## Work required
Each line in the records below, from the one that contains "A colorful and" to the one that contains "[sm.ms](https://sm.ms) 图床。请善待这个良心图床。", should be reproduced exactly, the first and last included.

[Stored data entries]

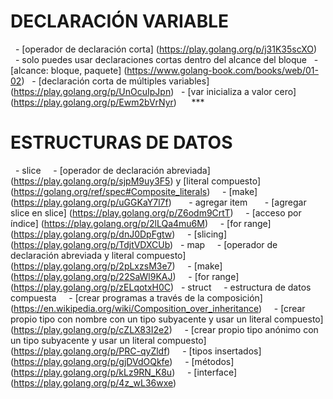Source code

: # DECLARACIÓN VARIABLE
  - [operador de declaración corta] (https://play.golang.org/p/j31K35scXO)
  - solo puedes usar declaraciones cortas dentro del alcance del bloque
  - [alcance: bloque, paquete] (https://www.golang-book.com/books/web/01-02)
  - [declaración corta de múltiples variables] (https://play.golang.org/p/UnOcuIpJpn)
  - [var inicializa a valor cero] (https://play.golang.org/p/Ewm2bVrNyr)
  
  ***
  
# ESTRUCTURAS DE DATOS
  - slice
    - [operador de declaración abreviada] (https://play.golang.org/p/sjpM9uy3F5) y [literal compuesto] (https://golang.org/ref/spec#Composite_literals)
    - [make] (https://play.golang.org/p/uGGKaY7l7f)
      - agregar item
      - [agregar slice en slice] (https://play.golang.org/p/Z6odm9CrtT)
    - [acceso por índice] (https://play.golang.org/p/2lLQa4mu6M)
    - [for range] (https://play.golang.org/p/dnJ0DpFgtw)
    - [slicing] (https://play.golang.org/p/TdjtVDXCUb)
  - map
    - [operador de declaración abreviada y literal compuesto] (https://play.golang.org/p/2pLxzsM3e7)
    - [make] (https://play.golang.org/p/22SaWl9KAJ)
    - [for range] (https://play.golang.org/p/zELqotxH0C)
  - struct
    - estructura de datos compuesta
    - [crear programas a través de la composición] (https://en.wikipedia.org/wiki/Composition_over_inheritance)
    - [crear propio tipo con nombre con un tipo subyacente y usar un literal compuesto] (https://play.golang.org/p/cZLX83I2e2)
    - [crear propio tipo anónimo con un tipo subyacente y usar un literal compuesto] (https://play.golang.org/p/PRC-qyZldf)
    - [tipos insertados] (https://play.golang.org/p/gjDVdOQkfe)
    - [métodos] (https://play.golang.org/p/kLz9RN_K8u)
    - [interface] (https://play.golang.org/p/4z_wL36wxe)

--

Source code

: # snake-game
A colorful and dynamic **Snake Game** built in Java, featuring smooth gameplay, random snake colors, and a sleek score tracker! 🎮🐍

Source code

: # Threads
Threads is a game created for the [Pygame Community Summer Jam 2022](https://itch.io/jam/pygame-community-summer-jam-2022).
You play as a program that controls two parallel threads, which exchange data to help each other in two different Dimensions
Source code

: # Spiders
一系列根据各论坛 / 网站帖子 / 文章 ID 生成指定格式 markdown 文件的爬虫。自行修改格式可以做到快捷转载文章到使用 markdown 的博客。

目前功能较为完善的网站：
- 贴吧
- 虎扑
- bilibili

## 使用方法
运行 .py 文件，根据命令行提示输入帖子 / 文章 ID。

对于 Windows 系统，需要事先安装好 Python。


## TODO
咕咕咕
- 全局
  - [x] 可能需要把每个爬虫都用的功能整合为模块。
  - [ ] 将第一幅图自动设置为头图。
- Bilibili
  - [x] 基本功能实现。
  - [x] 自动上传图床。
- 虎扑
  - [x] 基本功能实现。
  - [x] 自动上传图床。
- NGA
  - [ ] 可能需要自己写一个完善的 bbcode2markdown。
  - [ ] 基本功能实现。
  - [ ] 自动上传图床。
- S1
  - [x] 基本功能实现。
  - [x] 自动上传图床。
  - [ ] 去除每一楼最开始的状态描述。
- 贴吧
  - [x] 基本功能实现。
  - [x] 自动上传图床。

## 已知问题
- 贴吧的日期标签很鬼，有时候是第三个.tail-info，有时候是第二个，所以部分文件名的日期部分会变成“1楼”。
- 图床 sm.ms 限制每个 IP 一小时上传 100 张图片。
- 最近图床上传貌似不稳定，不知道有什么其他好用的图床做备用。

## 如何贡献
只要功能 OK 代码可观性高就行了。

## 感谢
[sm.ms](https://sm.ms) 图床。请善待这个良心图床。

## Exercise response
A colorful and dynamic **Snake Game** built in Java, featuring smooth gameplay, random snake colors, and a sleek score tracker! 🎮🐍

Source code

: # Threads
Threads is a game created for the [Pygame Community Summer Jam 2022](https://itch.io/jam/pygame-community-summer-jam-2022).
You play as a program that controls two parallel threads, which exchange data to help each other in two different Dimensions
Source code

: # Spiders
一系列根据各论坛 / 网站帖子 / 文章 ID 生成指定格式 markdown 文件的爬虫。自行修改格式可以做到快捷转载文章到使用 markdown 的博客。

目前功能较为完善的网站：
- 贴吧
- 虎扑
- bilibili

## 使用方法
运行 .py 文件，根据命令行提示输入帖子 / 文章 ID。

对于 Windows 系统，需要事先安装好 Python。


## TODO
咕咕咕
- 全局
  - [x] 可能需要把每个爬虫都用的功能整合为模块。
  - [ ] 将第一幅图自动设置为头图。
- Bilibili
  - [x] 基本功能实现。
  - [x] 自动上传图床。
- 虎扑
  - [x] 基本功能实现。
  - [x] 自动上传图床。
- NGA
  - [ ] 可能需要自己写一个完善的 bbcode2markdown。
  - [ ] 基本功能实现。
  - [ ] 自动上传图床。
- S1
  - [x] 基本功能实现。
  - [x] 自动上传图床。
  - [ ] 去除每一楼最开始的状态描述。
- 贴吧
  - [x] 基本功能实现。
  - [x] 自动上传图床。

## 已知问题
- 贴吧的日期标签很鬼，有时候是第三个.tail-info，有时候是第二个，所以部分文件名的日期部分会变成“1楼”。
- 图床 sm.ms 限制每个 IP 一小时上传 100 张图片。
- 最近图床上传貌似不稳定，不知道有什么其他好用的图床做备用。

## 如何贡献
只要功能 OK 代码可观性高就行了。

## 感谢
[sm.ms](https://sm.ms) 图床。请善待这个良心图床。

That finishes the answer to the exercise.